Just FTR, at least as far as I can remember, Linux does not enforce
anything like that.

Hope this clarifies things.

Regards,
Dario
Quan Xu March 11, 2016, 12:36 p.m. UTC | #6
On March 11, 2016 6:36pm, <Dario Faggioli> wrote:
> On Fri, 2016-03-11 at 06:54 +0000, Xu, Quan wrote:

> > On March 11, 2016 11:25am, <mengxu@cis.upenn.edu> wrote:

> > >

> > > On Wed, Mar 9, 2016 at 8:17 AM, Quan Xu <quan.xu@intel.com> wrote:

> > > >

> > > > pcidevs_lock should be held with interrupt enabled. However there

> > > > remains an exception in AMD IOMMU code, where the lock is acquired

> > > > with interrupt disabled.

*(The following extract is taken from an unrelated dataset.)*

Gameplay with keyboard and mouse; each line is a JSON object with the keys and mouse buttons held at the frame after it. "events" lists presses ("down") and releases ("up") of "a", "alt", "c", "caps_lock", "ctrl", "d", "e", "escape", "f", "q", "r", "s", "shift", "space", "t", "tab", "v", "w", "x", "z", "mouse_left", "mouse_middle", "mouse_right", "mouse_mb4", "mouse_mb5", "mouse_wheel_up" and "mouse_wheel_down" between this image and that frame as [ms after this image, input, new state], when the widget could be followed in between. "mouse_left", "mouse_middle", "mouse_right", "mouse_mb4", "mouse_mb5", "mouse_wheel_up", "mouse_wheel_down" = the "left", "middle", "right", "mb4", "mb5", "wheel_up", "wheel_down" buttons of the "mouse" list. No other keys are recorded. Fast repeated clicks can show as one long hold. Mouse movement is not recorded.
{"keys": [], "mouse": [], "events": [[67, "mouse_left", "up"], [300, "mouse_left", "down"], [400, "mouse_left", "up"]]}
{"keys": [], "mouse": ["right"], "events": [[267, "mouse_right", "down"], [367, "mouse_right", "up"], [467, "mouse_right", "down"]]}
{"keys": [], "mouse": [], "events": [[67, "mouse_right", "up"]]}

This inconsistency might lead to

> > > > deadlock.

> > > Why will this inconsistency lead to deadlock?

> > > I understand the difference between spin_lock_irqsave(), which

> > > disable interrupt, and spin_lock(), which allows interrupt, however,

> > > I didn't get why misuse the

> > > spin_lock_irqsave() at the place of spin_lock() could potentially

> > > lead to a deadlock?

> >

> >  1).As Jan mentioned, The implication from disabling interrupts while

> > acquiring a lock is that the lock is also being acquired by some

> > interrupt handler.

> >   If you mix acquire types, the one not disabling interrupts is prone

> > to be interrupted, and the interrupt trying to get hold of the lock

> > the same CPU already owns.

> >

> The key issue is whether or not a lock can be acquired from IRQ context (i.e., in

> an interrupt handler, or a function called by that, as a result of an interrupt

> occurring).

> 

> For lock that can, IRQ disabling variants must be used *everywhere* the lock is

> taken (so, e.g., not only when it is actually taken from IRQ context, just

> *always*!).

> 

> If that rule is not honored, we are ok if the lock is taken on CPUA, and the

> interrupt handled on CPUB:

> 

>   CPUA              CPUB

>   .                 .

>   .                 .

>   spin_lock(l)      .

>   .                 .

>   .                 . <-- Interrupt!

>   .                        .

>   .                       spin_lock(l); //spins on l

>   .                       x             //spins on l

>   .                       x             //spins on l

>   spin_unlock(l)          .             //takes l

>   .                       .

>   .                       spin_unlock(l);

>   .                 . <-- .

>   .                 .

> 

> but the following can happen, if the interrupt is delivered to the CPU that has

> already taken the lock:

> 

>      CPU

>      .

>      .

> [1]  spin_lock(l);       //takes l

>      .

>      . <-- Interrupt!

>            .

>            spin_lock(l) // CPU deadlocks

> 

> If, in the latter case, spin_lock_irq(l) were used at [1], things would have been

> fine, as the interrupt wouldn't have occurred until l weren't

> released:

> 

>   CPU

>   .

>   .

>   spin_lock_irq(l)                        //takes l

>   .

>   . <---------------- Interrupt!

>   .                   -                   //IRQs are disabled

>   .                   -                   //IRQs are disabled

>   .                   -                   //IRQs are disabled

>   spin_unlock_irq(l)  .                   //IRQs re-hanbled

>                       spin_lock_irq(l);   //takes l

>                       .

>                       .

>                       spin_unlock_irq(l);

>  . <----------------- .

>  .

> 

> Note that whether spin_lock_irq() or spin_lock_irqsave() should be used, is

> completely independent from this, and it must be decided according to whether

> IRQs are disabled already or not when taking the lock. And (quite obviously, but

> since wre're here) it is fine to mix

> spin_lock_irq() and spin_lock_irqsave(), as they both disable interrupts, which is

> what matters.

> 

> So, now, if we know for sure that a lock is _never_ever_ever_ taken from

> interrupt context, can we mix spin_lock() and spin_lock_irq() on it (for whatever

> reason)? Well, as far as the above reasoning is concerned, yes.

> 

I appreciate Dario's explanation.
btw, be careful of spin_lock_irq(), which includes 'ASSERT(local_irq_is_enabled()'..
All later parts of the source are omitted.